◆ Tarea a realizar
Cite literalmente el pasaje del texto proporcionado que va desde “[2] Weber, Economía” hasta “de ninguna patriada).”, ambos incluidos.

◆ Texto proporcionado
------------------------------------------------------------
Sabemos por otros relatos que a veces los hijos autorizan, o los alumnos… Pongámonos entonces a relatar “labores autorizatorias”. Despeguémonos un poco de los textos y argumentos y peguémonos un poco a lo que se da, lo que pasa y nos pasa.
[1] “no veo en la divinidad sino a la sociedad transfigurada y pensada simbólicamente” (Filosofía y Sociología, p. 53).
[2] Weber, Economía y sociedad, p. 25; cursiva en el original.
[3] De hecho, hoy circulan palabras como patria, dios y humanidad, pero no circulan como morales colectivas obligatorias y deseables para el conjunto, y por lo tanto tampoco como mediaciones necesarias para el reconocimiento del prójimo (con lo cual cada une puede por ejemplo desconocer a otrx que sabe humanx, o reconocer a alguien a quien sabe ateo, etc.) ni para el reconocimiento de sí mismo (por ejemplo, alguien puede invocar la patria sin desear participar de ninguna patriada).
------------------------------------------------------------
◆ Extractos de datos

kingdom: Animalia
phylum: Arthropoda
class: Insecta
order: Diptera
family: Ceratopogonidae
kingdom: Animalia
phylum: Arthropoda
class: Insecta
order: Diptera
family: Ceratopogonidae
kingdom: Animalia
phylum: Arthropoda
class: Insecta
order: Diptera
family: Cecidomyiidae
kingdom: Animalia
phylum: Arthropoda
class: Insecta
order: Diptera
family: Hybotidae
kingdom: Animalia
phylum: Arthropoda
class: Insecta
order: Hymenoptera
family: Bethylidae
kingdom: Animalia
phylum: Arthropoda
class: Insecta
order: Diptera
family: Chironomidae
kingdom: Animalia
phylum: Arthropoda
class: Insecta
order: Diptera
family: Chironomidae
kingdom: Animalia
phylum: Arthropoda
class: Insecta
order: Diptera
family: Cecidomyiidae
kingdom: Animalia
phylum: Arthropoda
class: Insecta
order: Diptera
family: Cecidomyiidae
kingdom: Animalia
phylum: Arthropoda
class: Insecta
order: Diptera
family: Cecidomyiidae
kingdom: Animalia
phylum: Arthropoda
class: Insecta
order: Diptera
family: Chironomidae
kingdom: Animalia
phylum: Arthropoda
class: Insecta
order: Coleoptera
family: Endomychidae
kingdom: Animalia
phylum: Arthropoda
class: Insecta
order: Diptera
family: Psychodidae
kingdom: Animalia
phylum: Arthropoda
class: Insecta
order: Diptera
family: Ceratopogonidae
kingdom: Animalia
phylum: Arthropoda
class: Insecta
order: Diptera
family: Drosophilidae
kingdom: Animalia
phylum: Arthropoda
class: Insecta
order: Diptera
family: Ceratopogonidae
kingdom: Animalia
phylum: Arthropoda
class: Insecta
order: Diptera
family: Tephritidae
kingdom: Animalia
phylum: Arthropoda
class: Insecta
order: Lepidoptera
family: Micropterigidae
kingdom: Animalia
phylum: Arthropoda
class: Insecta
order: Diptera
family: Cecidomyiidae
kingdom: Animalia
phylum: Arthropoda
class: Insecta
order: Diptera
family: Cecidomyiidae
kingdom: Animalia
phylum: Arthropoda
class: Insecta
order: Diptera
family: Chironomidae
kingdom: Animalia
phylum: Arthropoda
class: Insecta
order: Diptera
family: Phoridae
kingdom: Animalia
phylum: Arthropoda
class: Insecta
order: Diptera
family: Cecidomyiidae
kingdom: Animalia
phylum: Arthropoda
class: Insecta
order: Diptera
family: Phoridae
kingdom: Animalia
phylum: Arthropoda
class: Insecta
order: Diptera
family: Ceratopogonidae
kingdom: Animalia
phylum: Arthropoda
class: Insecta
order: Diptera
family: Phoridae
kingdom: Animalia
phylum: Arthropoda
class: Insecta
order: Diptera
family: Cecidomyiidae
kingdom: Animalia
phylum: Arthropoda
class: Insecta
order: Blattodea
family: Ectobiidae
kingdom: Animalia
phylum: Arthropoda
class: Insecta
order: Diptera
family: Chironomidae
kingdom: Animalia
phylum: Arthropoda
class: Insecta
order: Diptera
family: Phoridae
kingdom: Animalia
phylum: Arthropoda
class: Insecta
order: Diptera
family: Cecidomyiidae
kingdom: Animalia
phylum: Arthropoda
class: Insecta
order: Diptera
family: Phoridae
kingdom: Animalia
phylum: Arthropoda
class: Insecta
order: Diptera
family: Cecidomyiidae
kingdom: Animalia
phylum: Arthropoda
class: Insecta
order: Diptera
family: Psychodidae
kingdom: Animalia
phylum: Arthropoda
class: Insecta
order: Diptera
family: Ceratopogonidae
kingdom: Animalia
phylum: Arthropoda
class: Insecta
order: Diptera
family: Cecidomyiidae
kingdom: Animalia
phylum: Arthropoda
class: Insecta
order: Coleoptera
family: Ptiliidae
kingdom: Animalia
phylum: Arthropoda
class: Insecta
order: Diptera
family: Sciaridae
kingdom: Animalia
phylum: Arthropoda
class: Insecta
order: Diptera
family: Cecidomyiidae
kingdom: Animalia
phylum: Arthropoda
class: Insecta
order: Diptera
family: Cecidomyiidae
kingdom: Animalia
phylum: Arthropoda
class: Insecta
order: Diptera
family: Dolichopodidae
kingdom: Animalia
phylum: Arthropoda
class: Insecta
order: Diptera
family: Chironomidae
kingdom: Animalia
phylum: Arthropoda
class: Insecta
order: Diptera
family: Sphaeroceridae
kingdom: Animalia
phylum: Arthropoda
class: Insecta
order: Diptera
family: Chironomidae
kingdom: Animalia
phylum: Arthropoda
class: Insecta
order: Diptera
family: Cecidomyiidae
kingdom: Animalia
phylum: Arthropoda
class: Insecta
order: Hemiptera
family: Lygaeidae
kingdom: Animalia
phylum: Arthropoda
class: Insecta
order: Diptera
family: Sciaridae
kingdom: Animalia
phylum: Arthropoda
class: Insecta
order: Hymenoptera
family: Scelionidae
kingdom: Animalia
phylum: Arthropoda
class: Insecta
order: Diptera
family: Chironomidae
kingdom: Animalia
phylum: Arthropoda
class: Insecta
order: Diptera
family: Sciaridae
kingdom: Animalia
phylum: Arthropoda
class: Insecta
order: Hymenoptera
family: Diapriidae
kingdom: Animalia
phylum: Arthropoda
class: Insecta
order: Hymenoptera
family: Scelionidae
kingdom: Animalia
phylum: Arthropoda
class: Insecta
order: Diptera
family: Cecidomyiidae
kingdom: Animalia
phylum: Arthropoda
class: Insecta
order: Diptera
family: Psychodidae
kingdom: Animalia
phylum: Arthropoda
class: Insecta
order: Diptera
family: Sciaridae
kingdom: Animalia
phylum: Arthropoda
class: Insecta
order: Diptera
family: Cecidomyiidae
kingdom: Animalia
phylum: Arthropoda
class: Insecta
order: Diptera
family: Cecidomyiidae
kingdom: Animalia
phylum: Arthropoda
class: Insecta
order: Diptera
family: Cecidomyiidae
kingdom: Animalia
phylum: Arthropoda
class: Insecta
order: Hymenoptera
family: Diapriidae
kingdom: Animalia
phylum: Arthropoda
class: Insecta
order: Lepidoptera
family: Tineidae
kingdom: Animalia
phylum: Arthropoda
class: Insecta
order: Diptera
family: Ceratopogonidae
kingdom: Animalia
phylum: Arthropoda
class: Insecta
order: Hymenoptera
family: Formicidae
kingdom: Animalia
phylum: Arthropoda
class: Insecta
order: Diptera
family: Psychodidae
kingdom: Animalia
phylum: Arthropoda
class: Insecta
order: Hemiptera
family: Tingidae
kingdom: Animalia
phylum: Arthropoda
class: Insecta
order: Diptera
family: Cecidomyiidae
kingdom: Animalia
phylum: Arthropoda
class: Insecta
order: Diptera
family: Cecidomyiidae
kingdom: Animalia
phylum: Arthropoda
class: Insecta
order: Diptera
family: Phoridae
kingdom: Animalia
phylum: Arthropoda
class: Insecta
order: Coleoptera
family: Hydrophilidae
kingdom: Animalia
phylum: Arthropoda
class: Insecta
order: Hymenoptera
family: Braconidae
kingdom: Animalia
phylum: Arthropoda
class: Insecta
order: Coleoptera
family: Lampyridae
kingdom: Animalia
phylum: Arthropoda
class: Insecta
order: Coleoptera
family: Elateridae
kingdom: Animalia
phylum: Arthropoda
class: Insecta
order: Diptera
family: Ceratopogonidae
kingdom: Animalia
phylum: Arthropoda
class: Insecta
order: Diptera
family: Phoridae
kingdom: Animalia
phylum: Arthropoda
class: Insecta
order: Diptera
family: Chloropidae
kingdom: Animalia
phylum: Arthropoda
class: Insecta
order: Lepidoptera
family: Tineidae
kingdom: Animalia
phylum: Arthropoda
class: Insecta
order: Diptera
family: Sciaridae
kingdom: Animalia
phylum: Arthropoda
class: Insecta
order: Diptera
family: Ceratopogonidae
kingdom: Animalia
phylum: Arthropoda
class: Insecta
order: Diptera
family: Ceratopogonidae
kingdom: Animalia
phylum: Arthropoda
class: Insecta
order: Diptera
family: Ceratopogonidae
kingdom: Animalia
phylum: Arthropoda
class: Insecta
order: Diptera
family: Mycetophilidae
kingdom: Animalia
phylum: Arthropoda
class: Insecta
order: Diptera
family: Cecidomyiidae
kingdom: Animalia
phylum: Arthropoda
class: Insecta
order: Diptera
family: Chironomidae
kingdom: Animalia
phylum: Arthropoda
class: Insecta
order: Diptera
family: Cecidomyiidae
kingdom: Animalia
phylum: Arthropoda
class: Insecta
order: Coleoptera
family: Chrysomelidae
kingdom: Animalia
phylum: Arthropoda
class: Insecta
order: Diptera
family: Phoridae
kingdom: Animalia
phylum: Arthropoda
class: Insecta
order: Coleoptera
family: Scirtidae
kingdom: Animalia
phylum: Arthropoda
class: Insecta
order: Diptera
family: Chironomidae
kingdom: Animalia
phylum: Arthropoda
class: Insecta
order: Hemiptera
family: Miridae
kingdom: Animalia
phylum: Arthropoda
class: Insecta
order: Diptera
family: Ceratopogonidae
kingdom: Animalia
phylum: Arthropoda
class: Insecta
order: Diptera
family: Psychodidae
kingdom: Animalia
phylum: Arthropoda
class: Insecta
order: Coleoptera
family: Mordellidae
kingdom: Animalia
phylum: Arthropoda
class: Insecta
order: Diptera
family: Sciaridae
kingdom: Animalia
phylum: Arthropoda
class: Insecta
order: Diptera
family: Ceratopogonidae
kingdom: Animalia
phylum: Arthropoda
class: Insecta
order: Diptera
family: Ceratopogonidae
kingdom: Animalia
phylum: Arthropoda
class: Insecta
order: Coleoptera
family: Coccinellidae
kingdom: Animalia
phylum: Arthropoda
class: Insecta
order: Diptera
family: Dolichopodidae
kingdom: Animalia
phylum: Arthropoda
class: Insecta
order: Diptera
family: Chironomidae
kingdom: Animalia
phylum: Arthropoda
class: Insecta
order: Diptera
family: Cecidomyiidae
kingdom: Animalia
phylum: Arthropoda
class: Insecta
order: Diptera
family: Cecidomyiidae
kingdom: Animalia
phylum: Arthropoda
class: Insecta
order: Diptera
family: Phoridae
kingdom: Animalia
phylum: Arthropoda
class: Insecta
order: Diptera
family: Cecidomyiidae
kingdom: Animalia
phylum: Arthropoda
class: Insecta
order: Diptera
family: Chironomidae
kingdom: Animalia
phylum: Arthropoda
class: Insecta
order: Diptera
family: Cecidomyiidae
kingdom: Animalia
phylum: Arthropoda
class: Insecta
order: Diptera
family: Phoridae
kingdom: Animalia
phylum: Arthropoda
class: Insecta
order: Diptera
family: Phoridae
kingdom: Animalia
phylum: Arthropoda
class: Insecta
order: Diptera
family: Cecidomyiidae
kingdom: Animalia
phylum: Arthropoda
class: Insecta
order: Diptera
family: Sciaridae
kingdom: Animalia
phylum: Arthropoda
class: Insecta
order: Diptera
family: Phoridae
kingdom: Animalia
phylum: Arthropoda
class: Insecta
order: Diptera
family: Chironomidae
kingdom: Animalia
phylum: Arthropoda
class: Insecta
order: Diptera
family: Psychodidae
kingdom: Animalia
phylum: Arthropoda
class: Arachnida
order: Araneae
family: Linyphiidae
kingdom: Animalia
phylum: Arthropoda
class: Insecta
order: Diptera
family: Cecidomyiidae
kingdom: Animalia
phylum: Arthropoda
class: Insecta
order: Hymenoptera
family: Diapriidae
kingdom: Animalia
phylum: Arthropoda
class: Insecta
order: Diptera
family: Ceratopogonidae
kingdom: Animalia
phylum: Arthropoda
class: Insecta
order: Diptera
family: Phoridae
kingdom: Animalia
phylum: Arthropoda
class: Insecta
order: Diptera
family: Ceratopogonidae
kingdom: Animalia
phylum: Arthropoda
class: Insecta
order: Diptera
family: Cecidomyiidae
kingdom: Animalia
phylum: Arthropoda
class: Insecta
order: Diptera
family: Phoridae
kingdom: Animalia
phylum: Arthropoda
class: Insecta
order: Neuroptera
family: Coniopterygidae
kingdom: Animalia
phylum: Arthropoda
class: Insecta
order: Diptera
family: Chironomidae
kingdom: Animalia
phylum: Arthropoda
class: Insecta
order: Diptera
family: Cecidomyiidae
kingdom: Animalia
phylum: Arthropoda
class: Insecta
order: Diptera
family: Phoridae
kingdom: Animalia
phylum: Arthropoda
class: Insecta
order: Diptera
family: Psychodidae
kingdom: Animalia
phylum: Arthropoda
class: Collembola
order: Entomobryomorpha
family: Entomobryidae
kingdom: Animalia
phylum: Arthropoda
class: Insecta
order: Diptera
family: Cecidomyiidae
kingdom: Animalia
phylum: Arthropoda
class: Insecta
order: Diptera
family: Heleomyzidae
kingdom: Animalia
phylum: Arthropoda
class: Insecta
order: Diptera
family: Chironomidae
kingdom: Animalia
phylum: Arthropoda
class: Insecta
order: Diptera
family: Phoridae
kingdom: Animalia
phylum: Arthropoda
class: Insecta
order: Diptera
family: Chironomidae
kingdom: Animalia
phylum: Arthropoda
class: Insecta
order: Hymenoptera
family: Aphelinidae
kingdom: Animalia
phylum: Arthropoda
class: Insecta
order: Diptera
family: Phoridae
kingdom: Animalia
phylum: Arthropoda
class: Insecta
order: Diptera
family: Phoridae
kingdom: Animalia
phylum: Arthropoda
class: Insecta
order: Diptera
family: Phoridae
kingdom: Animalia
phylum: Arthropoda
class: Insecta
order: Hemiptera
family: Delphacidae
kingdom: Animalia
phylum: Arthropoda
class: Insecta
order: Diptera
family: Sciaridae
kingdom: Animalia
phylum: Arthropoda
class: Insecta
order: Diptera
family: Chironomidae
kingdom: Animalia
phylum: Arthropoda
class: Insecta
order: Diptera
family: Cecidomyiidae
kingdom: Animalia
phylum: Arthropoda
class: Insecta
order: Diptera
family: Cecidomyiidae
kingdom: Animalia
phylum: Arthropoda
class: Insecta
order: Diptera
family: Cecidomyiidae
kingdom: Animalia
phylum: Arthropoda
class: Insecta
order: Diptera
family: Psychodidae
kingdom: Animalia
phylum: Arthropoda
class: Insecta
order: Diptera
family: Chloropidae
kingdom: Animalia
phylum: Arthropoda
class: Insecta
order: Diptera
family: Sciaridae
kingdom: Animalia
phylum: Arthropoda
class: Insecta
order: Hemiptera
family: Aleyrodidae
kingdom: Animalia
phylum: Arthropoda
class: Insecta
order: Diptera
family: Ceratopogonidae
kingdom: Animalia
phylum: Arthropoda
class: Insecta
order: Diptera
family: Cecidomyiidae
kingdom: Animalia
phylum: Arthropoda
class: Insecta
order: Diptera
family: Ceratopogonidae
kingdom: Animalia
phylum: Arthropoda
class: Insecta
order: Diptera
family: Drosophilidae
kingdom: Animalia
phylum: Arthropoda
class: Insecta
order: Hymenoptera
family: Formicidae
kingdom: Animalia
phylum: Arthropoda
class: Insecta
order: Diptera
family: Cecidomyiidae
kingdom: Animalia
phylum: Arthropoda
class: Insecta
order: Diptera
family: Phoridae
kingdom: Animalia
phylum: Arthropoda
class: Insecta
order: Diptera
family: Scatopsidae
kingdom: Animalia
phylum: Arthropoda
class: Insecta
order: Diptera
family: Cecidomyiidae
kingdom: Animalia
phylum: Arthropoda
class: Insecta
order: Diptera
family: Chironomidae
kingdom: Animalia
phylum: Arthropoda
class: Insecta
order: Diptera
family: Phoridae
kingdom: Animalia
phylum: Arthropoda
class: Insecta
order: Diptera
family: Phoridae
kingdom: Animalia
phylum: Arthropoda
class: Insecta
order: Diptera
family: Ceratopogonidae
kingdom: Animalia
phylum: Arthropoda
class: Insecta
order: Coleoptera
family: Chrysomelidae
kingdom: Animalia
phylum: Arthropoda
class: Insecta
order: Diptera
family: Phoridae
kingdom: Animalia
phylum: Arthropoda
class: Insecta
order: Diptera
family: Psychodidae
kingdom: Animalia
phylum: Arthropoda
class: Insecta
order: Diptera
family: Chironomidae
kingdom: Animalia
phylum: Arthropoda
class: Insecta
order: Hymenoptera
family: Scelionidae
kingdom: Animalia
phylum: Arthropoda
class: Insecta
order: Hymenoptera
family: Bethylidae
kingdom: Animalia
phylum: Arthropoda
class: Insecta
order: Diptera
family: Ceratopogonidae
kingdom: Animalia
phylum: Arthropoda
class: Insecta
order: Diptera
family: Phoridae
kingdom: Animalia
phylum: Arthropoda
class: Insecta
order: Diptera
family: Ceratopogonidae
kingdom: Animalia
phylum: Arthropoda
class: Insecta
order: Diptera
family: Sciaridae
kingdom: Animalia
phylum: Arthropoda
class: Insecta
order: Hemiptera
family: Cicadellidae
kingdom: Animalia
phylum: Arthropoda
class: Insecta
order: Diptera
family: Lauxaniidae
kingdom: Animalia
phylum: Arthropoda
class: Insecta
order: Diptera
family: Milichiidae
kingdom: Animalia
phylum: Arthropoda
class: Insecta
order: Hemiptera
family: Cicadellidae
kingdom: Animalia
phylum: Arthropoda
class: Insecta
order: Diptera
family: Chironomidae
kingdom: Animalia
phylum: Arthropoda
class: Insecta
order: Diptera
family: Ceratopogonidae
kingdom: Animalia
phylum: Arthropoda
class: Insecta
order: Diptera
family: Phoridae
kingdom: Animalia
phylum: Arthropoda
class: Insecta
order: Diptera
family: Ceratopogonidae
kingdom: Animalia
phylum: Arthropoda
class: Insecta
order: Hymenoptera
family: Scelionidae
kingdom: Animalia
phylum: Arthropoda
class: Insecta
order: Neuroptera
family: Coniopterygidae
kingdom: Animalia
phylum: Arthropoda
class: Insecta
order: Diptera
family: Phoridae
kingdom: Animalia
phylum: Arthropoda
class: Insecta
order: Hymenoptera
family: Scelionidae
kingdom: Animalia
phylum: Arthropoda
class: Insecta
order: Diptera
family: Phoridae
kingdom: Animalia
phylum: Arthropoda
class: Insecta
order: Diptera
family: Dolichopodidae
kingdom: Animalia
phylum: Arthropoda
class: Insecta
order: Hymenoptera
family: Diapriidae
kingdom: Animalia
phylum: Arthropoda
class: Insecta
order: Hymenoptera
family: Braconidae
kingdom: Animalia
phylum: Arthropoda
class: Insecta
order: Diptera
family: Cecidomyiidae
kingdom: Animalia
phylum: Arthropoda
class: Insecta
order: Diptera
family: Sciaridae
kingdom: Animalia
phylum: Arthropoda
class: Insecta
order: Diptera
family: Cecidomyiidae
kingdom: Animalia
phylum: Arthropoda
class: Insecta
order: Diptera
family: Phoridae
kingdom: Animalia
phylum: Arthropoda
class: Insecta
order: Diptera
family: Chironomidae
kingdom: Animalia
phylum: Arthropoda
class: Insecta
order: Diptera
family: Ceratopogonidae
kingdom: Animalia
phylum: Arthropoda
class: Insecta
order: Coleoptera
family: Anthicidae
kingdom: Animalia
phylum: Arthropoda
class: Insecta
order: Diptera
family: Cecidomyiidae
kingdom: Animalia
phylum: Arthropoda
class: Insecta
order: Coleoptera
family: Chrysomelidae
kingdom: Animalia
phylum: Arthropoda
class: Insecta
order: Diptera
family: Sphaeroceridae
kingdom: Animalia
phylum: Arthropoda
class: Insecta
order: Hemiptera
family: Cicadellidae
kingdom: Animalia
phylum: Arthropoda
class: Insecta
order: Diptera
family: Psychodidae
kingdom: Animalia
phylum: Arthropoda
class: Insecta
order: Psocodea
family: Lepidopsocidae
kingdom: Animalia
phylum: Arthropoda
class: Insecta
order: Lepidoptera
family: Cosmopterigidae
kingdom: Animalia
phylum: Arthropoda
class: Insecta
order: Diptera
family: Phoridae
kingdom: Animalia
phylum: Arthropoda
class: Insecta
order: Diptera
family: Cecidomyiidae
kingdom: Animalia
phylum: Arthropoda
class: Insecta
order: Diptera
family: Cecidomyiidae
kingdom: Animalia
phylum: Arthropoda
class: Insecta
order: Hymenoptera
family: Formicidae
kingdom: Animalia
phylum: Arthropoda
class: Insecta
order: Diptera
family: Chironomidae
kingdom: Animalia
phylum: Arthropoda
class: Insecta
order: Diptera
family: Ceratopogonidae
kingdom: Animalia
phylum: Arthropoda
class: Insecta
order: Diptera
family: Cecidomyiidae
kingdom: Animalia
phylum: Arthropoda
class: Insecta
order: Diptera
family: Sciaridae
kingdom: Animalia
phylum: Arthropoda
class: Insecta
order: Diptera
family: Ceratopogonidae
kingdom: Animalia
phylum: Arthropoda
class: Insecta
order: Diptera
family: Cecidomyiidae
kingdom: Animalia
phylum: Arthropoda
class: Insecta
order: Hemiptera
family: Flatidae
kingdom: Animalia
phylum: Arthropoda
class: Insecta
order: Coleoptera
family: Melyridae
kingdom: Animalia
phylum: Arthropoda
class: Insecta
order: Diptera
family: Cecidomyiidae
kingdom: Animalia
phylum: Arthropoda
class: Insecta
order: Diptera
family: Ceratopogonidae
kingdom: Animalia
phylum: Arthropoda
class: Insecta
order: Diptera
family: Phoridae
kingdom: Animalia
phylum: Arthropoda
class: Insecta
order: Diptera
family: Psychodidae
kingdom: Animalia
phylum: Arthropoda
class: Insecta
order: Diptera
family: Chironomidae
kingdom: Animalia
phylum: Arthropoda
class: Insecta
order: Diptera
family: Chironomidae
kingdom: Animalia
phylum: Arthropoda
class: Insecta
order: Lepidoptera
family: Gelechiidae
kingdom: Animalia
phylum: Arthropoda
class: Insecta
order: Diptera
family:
------------------------------------------------------------
◆ Respuesta esperada
[2] Weber, Economía y sociedad, p. 25; cursiva en el original.
[3] De hecho, hoy circulan palabras como patria, dios y humanidad, pero no circulan como morales colectivas obligatorias y deseables para el conjunto, y por lo tanto tampoco como mediaciones necesarias para el reconocimiento del prójimo (con lo cual cada une puede por ejemplo desconocer a otrx que sabe humanx, o reconocer a alguien a quien sabe ateo, etc.) ni para el reconocimiento de sí mismo (por ejemplo, alguien puede invocar la patria sin desear participar de ninguna patriada).